ENGL 2011 (Honors I: Literary Study through Reading and Research) is a four-credit Honors introduction to writing across the curriculum, and it fulfills the freshman English requirement for Honors students.
First-year Honors students who have not satisfied the freshman English requirement through AP, ECE, or transfer credit for ENGL 1010/1011 must take ENGL 2011 (instead of 1010 or 1011) in order to earn Sophomore Honors. This course is also strongly recommended for all first-year Honors students. Study of literature—and the development of important critical reading, writing, and information literacy skills—in the university setting is essential preparation for further study in a wide variety of fields.
There are three themed “pods” of ENGL 2011 for this semester, each of which consists of multiple sections supervised by an English faculty member.
- Modern Immigrant Narratives (Ellen Litman): sections 1, 4, and 5
- Austen and Austeniana (Jean Marsden): sections 2 and 3
- James Baldwin (Shawn Salvant): section 6
The history of America is inseparable from the stories of immigration, and while the country itself is often referred to as a “melting pot,” the path of immigrants has never been easy. In this class we will focus on the modern immigrant narratives, namely books, films, and even TV shows produced in the past few years. Some of these might reflect back on the immigrant experiences of the past, but most will be focused on the stories of recent immigrants. We will consider the most pressing (and persistent) issues faced by the immigrants today, such as the challenges of assimilation, the conflicts between parents and children, prejudices and anti-immigrant sentiments that the new arrivals often encounter, and of course, the controversial debate over immigration reform. As we read stories, memoirs, and poems, listen to podcasts, and watch documentaries and feature films, we will also discuss the advantages and limitations of each genre/medium used to tell the immigrant story.

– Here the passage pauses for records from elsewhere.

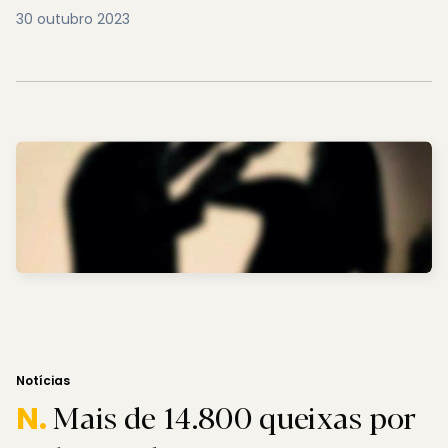
30 outubro 2023
Notícias
Mais de 14.800 queixas por
N.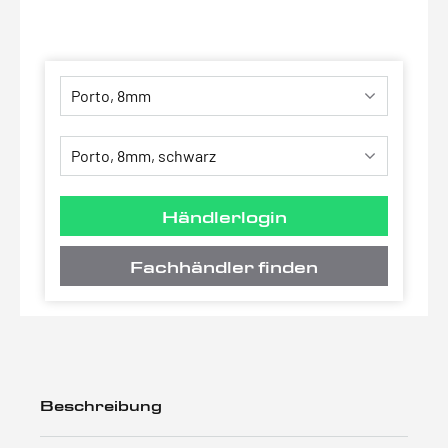
Händlerlogin
Fachhändler finden
Beschreibung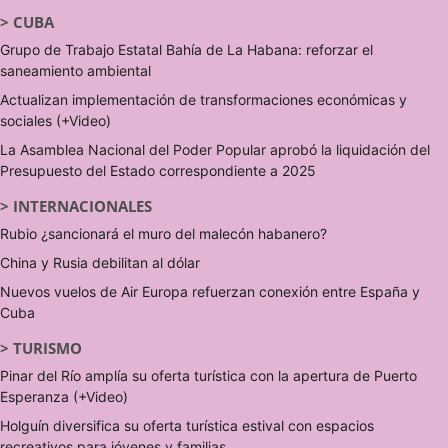
>
CUBA
Grupo de Trabajo Estatal Bahía de La Habana: reforzar el
saneamiento ambiental
Actualizan implementación de transformaciones económicas y
sociales (+Video)
La Asamblea Nacional del Poder Popular aprobó la liquidación del
Presupuesto del Estado correspondiente a 2025
>
INTERNACIONALES
Rubio ¿sancionará el muro del malecón habanero?
China y Rusia debilitan al dólar
Nuevos vuelos de Air Europa refuerzan conexión entre España y
Cuba
>
TURISMO
Pinar del Río amplía su oferta turística con la apertura de Puerto
Esperanza (+Video)
Holguín diversifica su oferta turística estival con espacios
recreativos para jóvenes y familias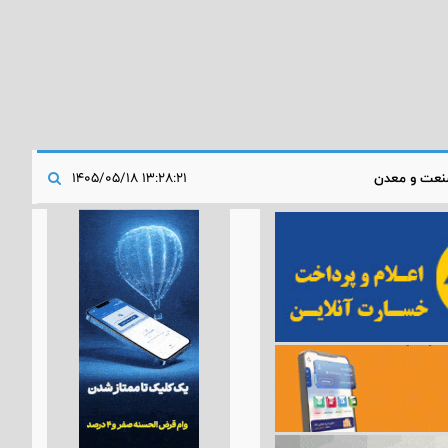
عت و معدن
۱۳:۲۸:۲۱ ۱۴۰۵/۰۵/۱۸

While the novels of Jane Austen have always been popular, in recent decades they have become a media sensation. Movies and mini-series have proliferated, and the novels have been adapted to other formats, such as the Emmy-winning YouTube series The Lizzie Bennet Diaries. Characters from the novels (and even Austen herself) have appeared in detective novels and zombie thrillers; writers have composed new endings to unfinished novels and even speculated about potential Jane Austen theme parks.
Why this fascination with all things Austen? We will attempt to answer this question through a careful reading of Austen’s major novels as well as an exploration of the many ways in which her works – and Austen herself – have become part of modern culture. In addition to Austen’s novels, we will examine a sampling of film adaptations and fan fiction; students will be encouraged to consider the ways in which adaptation constitutes interpretation. Course assignments will include several short writing assignments, and the second half of the semester will be dedicated to researching a final project.

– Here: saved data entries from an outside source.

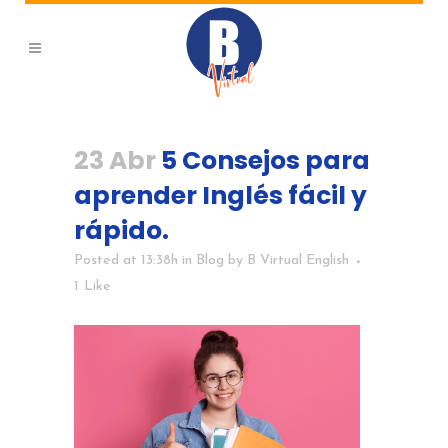
23 Abr
5 Consejos para
aprender Inglés fácil y
rápido.
Posted at 13:38h
in
Blog
by
B Virtual English
1
Like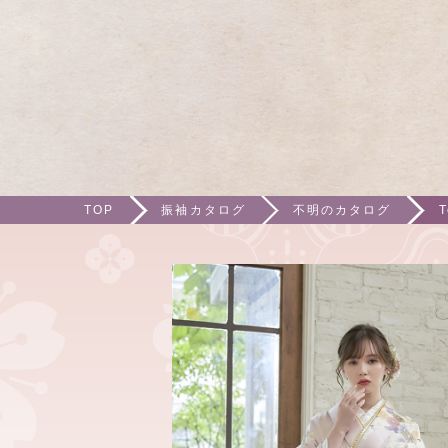
TOP
振袖カタログ
不明のカタログ
T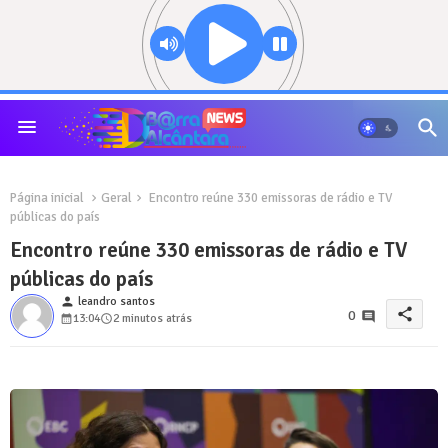
Página inicial
Geral
Encontro reúne 330 emissoras de rádio e TV
públicas do país
Encontro reúne 330 emissoras de rádio e TV
públicas do país
person
leandro santos
share
0
13:04
2 minutos atrás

This Honors First Year Writing course will consider many topics — race, religion, politics, sexuality, literary art, African American literature. Although we will read a range of materials, our guide through these topics will be the writer James Baldwin, one of the most important writers of the twentieth century. We will study his life and develop writing techniques in the process of responding to his work. Baldwin was a novelist and playwright, literary and cultural critic, and one of the greatest essayists of all time. Best known for his work produced during the height of the Civil Rights era, Baldwin’s voice remains relevant today. Many of the topics that drew Baldwin’s keen attention remain critical topics of our public discussions: race and racism, economic and social equality, gender and sexual orientation, the social role of the artist, the political role of literary art, as well as alienation, love, and faith. We will read selected major works by Baldwin and delve into his incredible insights into American race relations in the 1950s and 1960s, but we will also discuss the relevance of his thinking and writing for our own time. Students should expect very regular assignments and opportunities for discussion. Students will conduct guided research exercises and projects related to the study of Baldwin’s work and his impact on American literature and culture. The final grade will be based on regular assignments, a midterm exam, a research essay, and class participation (including online discussion through a course HuskyCT site).